Equally as tragic to me is how a virus that does not discriminate based on party affiliation has become politically weaponized. The pandemic in the U.S. has inflamed a nasty, bitter political divide the likes of which I don’t think we’ve seen as a nation in my 60-plus years on the planet. To be sure, that divide had been growing for nearly three decades, but the current level of vitriol, particularly from many conservatives, is as bad if not worse than that of the fever-pitched witch hunts of the McCarthy era.
The government-dictated lockdowns and restrictions and mandates implemented to combat the pandemic provided fertile fuel for a firestorm of extremist rhetoric and actions that have pitted American against each other. For most of my life, Republicans and Democrats staked out their positions without acting as if they were mortal enemies. That’s no longer the case. Officials who have acted to protect public health have been hung or burned in effigy, and to those opposed to any restrictions, those who support them are un-American, anti-freedom, socialists, fascists, etc. They’re the enemies of America and “true” American “patriots.”
Of course, this is something that goes well beyond mere reactions to the pandemic. Some would blame Donald Trump, but I see him more as a dangerous and willing catalyst for extremism that had been building well before his first campaign for president.
Trump didn’t create the discontent, but he embraced it, amplified it, gave voice to it at the highest level. He demonized his opponents as un-American, right down to a campaign survey where respondents were given the choice to identify as “American” or “Democrat.” He won the embrace of evangelical Christians who would have scorned any Democrat who behaved as he did as the Antichrist.
His deliberate self-aggrandizing and malicious attempts to undermine the integrity of our electoral system, to proclaim that he could only lose if there was massive voter fraud and then persist in his fraudulent claim that it happened despite any evidence at all, have caused the U.S. Capitol to come under violent siege and threatened the very foundation of our representative democracy.
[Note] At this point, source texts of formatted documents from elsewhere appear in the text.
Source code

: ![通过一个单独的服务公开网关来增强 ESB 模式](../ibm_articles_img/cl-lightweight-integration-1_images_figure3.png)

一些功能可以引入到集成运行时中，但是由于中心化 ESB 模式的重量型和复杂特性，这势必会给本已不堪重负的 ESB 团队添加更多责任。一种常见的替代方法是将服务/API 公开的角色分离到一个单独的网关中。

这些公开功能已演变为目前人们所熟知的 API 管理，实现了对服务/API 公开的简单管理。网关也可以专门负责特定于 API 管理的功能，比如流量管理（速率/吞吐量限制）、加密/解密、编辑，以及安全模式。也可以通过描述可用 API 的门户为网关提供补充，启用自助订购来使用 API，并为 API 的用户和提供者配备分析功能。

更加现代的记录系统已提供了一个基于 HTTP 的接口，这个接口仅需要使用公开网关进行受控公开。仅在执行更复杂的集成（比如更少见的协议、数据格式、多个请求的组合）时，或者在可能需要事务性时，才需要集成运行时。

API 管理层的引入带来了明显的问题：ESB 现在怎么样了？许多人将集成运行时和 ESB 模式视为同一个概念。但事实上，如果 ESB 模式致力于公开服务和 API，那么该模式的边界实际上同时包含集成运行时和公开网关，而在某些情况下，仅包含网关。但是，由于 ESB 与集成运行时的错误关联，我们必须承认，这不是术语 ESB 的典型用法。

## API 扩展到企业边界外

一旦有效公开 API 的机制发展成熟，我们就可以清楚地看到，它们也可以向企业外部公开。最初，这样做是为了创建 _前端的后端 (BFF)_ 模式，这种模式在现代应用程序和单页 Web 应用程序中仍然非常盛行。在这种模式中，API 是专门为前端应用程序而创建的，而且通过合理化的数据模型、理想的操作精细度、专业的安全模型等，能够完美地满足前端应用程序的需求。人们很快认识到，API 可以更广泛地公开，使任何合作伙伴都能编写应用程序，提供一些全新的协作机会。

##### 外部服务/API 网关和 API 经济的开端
These divisions are difficult enough to deal with in “normal” times. With the added stress and uncertainties of the pandemic sapping our strength and vision, it’s virtually impossible to make any headway.
And so, the image of Johnny-on-the-Spots going up in flames rings too sadly true for the present day.
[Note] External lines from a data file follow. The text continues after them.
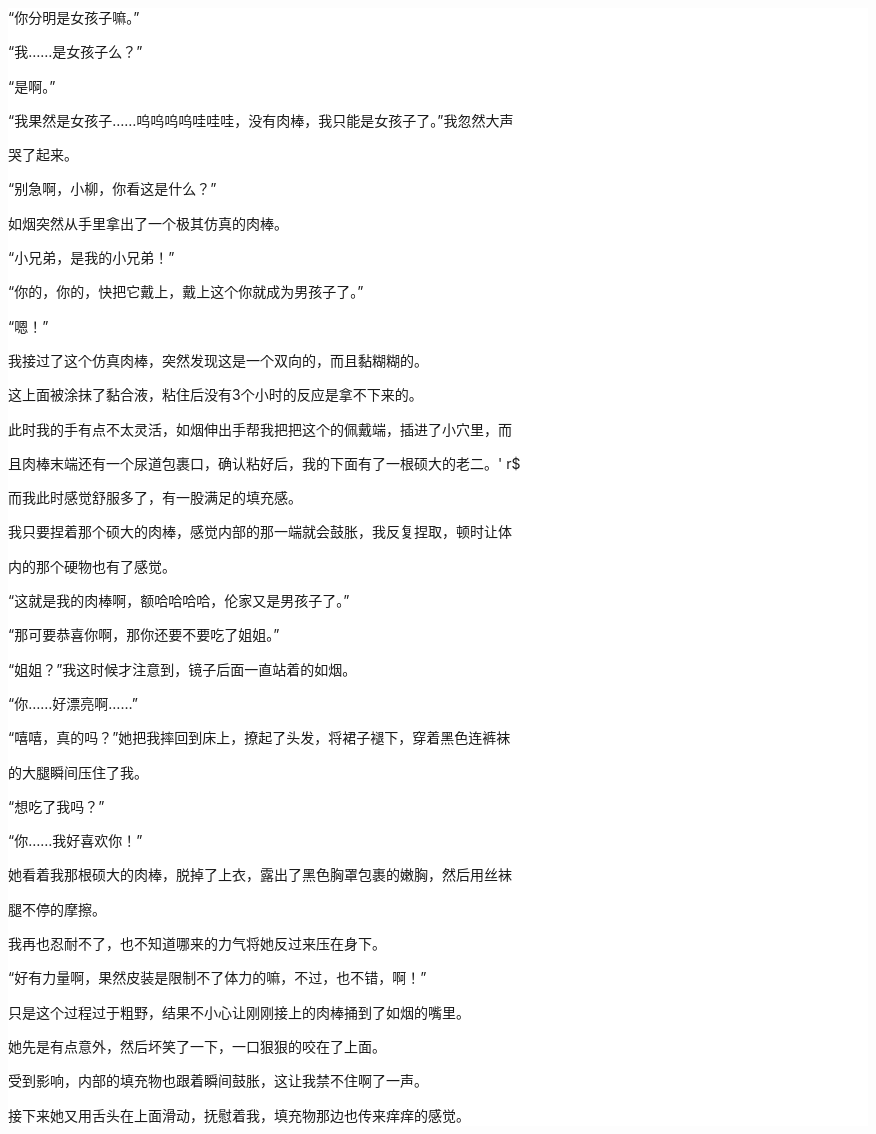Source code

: “你分明是女孩子嘛。”

“我……是女孩子么？”

“是啊。”

“我果然是女孩子……呜呜呜呜哇哇哇，没有肉棒，我只能是女孩子了。”我忽然大声

哭了起来。

“别急啊，小柳，你看这是什么？”

如烟突然从手里拿出了一个极其仿真的肉棒。

“小兄弟，是我的小兄弟！”

“你的，你的，快把它戴上，戴上这个你就成为男孩子了。”

“嗯！”

我接过了这个仿真肉棒，突然发现这是一个双向的，而且黏糊糊的。

这上面被涂抹了黏合液，粘住后没有3个小时的反应是拿不下来的。

此时我的手有点不太灵活，如烟伸出手帮我把把这个的佩戴端，插进了小穴里，而

且肉棒末端还有一个尿道包裹口，确认粘好后，我的下面有了一根硕大的老二。' r$

而我此时感觉舒服多了，有一股满足的填充感。

我只要捏着那个硕大的肉棒，感觉内部的那一端就会鼓胀，我反复捏取，顿时让体

内的那个硬物也有了感觉。

“这就是我的肉棒啊，额哈哈哈哈，伦家又是男孩子了。”

“那可要恭喜你啊，那你还要不要吃了姐姐。”

“姐姐？”我这时候才注意到，镜子后面一直站着的如烟。

“你……好漂亮啊……”

“嘻嘻，真的吗？”她把我摔回到床上，撩起了头发，将裙子褪下，穿着黑色连裤袜

的大腿瞬间压住了我。

“想吃了我吗？”

“你……我好喜欢你！”

她看着我那根硕大的肉棒，脱掉了上衣，露出了黑色胸罩包裹的嫩胸，然后用丝袜

腿不停的摩擦。

我再也忍耐不了，也不知道哪来的力气将她反过来压在身下。

“好有力量啊，果然皮装是限制不了体力的嘛，不过，也不错，啊！”

只是这个过程过于粗野，结果不小心让刚刚接上的肉棒捅到了如烟的嘴里。

她先是有点意外，然后坏笑了一下，一口狠狠的咬在了上面。

受到影响，内部的填充物也跟着瞬间鼓胀，这让我禁不住啊了一声。

接下来她又用舌头在上面滑动，抚慰着我，填充物那边也传来痒痒的感觉。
But now is that time of year we always look to the future. It’s a time we engage in the age-old tradition of making resolutions for a new year, to do something to better ourselves and our communities.
Now, more than ever, we need resolve. Resolve to minimize our differences. Resolve to rediscover those things which cause us to reach for a common good. Resolve to rid ourselves of hate and willful ignorance.
And to do that, I can think of no better New Year’s resolution for us all than to suggest these very familiar, very American words, with the hope that each of us will embrace the ideals they embody in our simple everyday interactions and long-term aspirations for ourselves, our neighbors, and our fellow Americans:
“RESOLVED: “We the People of the United States RESOLVE to form a more perfect Union, establish Justice, insure domestic Tranquility, provide for the common defense, promote the general Welfare, and secure the Blessings of Liberty to ourselves and our Posterity.”